**TASK TO COMPLETE:**
Gather every row below that contains the string "purple", and copy each one out. Case counts.
++++++++++
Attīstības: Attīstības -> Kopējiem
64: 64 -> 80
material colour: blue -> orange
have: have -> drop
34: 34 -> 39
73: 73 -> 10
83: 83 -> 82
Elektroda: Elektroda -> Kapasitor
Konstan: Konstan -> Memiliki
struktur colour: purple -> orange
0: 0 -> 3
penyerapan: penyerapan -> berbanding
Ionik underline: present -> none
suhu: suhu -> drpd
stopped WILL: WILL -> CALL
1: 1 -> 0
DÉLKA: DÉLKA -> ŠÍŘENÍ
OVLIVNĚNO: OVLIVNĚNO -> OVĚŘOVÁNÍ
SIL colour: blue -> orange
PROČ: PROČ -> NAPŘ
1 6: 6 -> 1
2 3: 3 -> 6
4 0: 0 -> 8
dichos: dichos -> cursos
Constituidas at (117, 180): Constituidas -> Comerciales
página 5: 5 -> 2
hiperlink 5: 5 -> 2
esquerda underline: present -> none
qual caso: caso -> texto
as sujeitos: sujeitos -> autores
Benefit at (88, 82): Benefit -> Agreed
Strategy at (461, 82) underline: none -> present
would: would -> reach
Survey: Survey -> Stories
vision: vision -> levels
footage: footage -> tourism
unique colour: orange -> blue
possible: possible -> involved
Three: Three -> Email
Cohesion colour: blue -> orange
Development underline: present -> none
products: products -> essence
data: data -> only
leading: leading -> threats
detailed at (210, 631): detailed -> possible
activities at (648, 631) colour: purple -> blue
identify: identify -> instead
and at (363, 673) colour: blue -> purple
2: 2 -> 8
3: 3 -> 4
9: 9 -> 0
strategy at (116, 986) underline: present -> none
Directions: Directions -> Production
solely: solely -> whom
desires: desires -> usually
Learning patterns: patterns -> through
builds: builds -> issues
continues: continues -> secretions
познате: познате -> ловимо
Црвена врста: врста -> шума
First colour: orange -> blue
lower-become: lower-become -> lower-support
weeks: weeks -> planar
++++++++++
**SOLUTION TO THE EXERCISE:**
struktur colour: purple -> orange
activities at (648, 631) colour: purple -> blue
and at (363, 673) colour: blue -> purple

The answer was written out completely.